Upon his death on Nov. 30, IPAA president and CEO Barry Russell responded on the organization’s behalf: “As a director of IPAA and, later, as a public servant, President Bush defined the characteristics of the great men and women who encompass our industry—hardworking, entrepreneurial, optimistic and patriotic. The IPAA board of directors, leadership and management team extend our heartfelt thoughts and prayers to the family and friends of President Bush.”

Ted Collins Jr.—It has been said that Ted Collins never met a stranger, and his penchant for doing deals reflects the relationships he built over his life. Collins began his career in 1959 and soon started his own venture, American Quasar Petroleum Co. along with other partners, which became the largest publicly traded drilling fund in the country. Later he was president of HNG Oil Co., a predecessor to EOG Resources Inc.

Collins proved his prescience when he partnered with George Young Jr. in the nascent Barnett Shale that resulted in a $2-billion sale. His opus was an investment in an early Permian start-up—RSP Permian Inc., which would later sell to Concho Resources Inc. for $8 billion.

John J. Amoruso—Houston geologist John J. Amoruso had a lifelong love of and career in geology after receiving his master’s degree in geology from the University of Michigan. He began his career with Pan American Petroleum (later it become Amoco Corp.) but went independent in 1969. He was active exploring in several states and discovered numerous fields.

Amoruso’s career culminated with his greatest discovery, the Amoruso Field in East Texas, a deep Bossier sandstone gas reservoir in Robertson County, in 2002. It held 3 trillion cubic feet of gas. This field became one of the largest onshore gas discoveries made in the U.S. in many years.

Raymond Plank—Raymond Plank was one of three founders of Apache Corp. in 1954 and led the company for 50 years until his retirement in 2009. With a financial degree from Yale, Plank created unique financial platforms for investment, including drilling funds, the first upstream MLP, and a deal structure that protected buyers if commodity prices fell.

At one time, Apache was the largest gas producer in the Anadarko Basin and had the largest operated position on the Gulf of Mexico Shelf. Apache also began venturing abroad in 1988, at one time holding concessions or production in Canada, Poland, China, Australia and Argentina’s Vaca Muerta Shale.
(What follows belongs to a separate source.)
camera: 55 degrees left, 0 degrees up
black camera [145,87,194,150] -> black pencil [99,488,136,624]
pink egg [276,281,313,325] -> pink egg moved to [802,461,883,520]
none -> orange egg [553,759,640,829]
It later retrenched to a U.S. focus on the Permian, remaining in Egypt and the North Sea.

Plank was known for making acquisitions from majors. “Raymond was a pioneer in the acquire-and-exploit strategy that ultimately transformed the U.S. E&P business,” said George Solich, who for more than a decade was Apache’s business-development chief and is now CEO of FourPoint Energy LLC.
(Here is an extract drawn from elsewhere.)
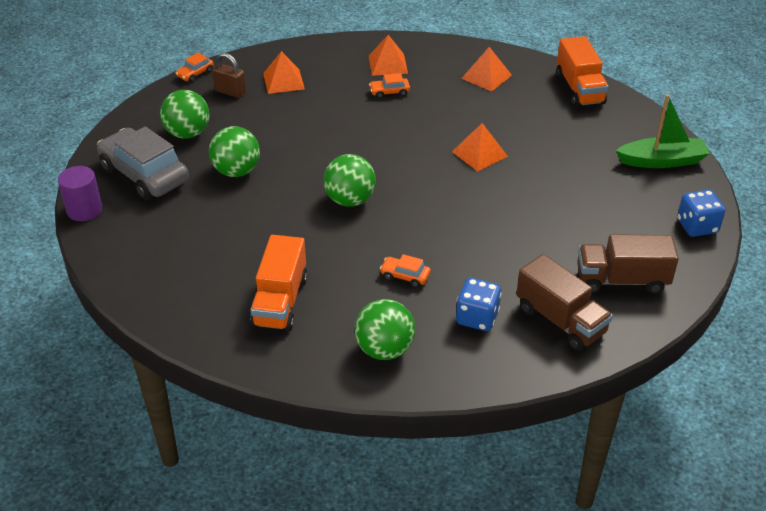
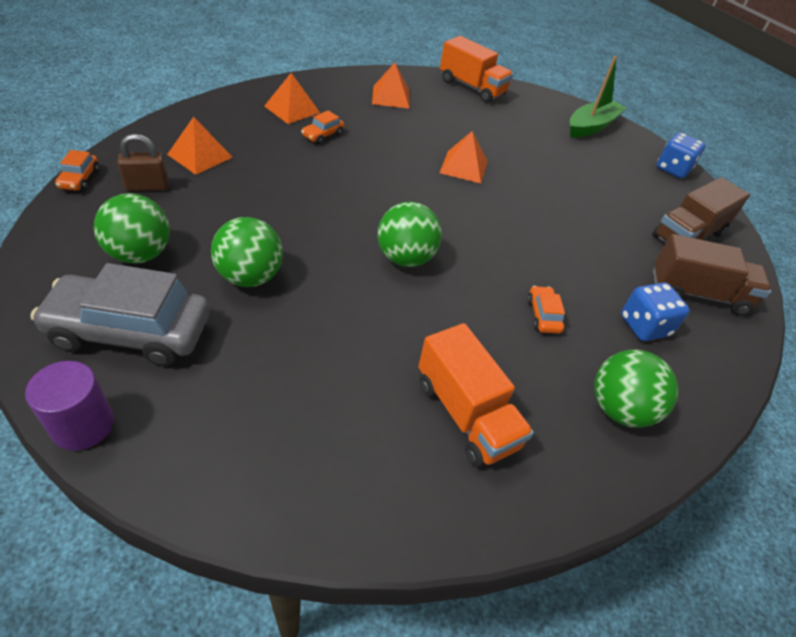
camera: 45 degrees left, 5 degrees up
orange car [380,254,431,288] -> orange car turned 105 degrees clockwise [527,286,565,333]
Lester D. Moore—A long-time independent oil producer in Indiana, Lester Moore was the founder and owner of Moore Engineering and Production Co. Moore was the Illinois Oil and Gas Association Wildcatter of the Year in 1980.

Outside of Indiana, he made his mark at the Independent Producers Association of America (IPAA) as long-time board member and was a part of the IPAA volunteer leadership for almost 40 years. He began a leadership role in the late 1970s and, by the early 1980s, had become chairman of the IPAA Crude Oil Committee and a member of the Nominating Committee. He worked on the IPAA’s task force to submit the industry’s policy positions to President Ronald Reagan’s transition team; Reagan presided over deregulation of oil and gas prices.
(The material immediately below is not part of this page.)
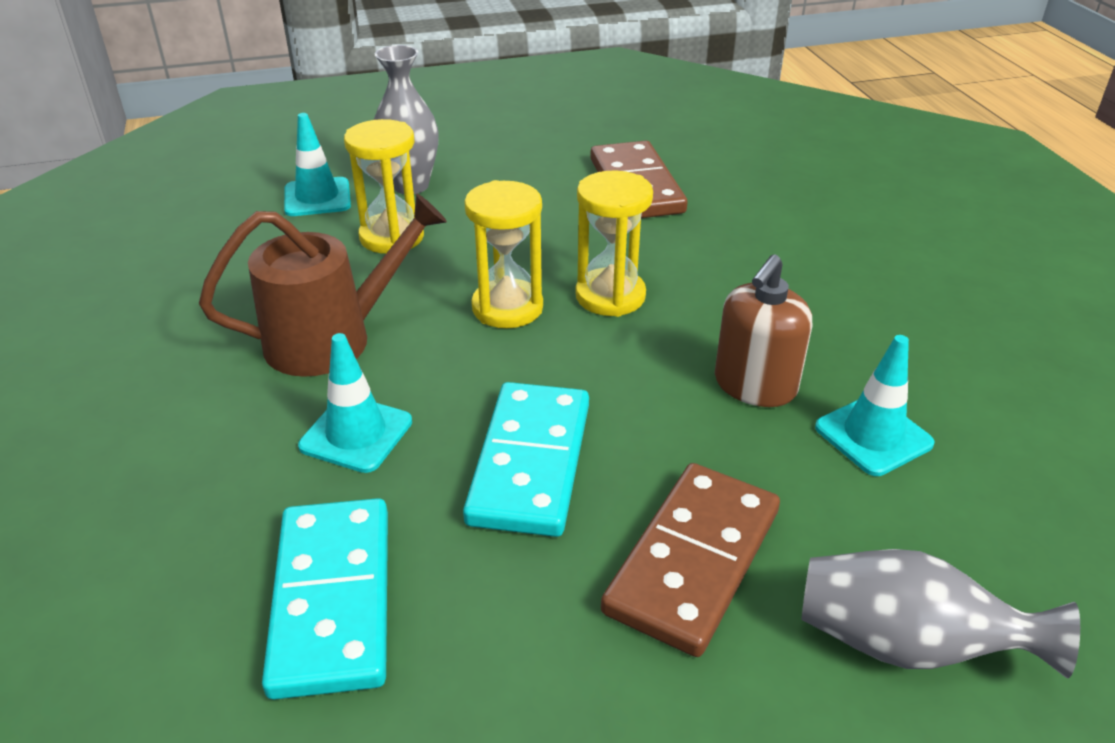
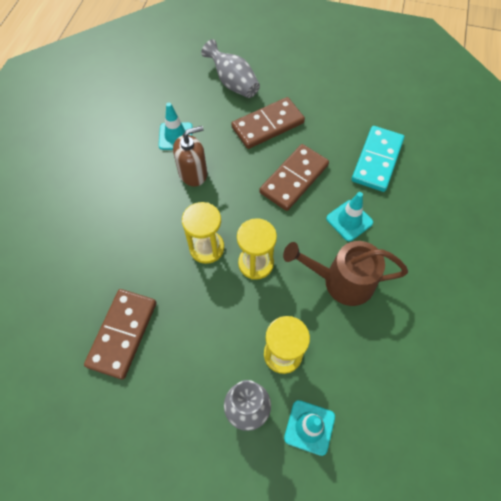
camera: 150 degrees left, 25 degrees up
turquoise domino [463,382,589,537] -> brown domino [259,144,329,211]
James D. Woods—Jim Woods was the former chairman, president and CEO of Baker Hughes Inc., from which he retired in 1997. He joined Baker Oil Tools in 1955 and spent his entire career there. He was the guiding force behind the company’s 1987 merger with Hughes Tool Co. It was one of the first and largest oilfield-service company mergers of that decade. Both companies were more than 100 years old at the time. Upon retiring, he became an advisor to SCF Partners, the Houston private-equity firm that invests in oilfield service companies, and served on numerous boards.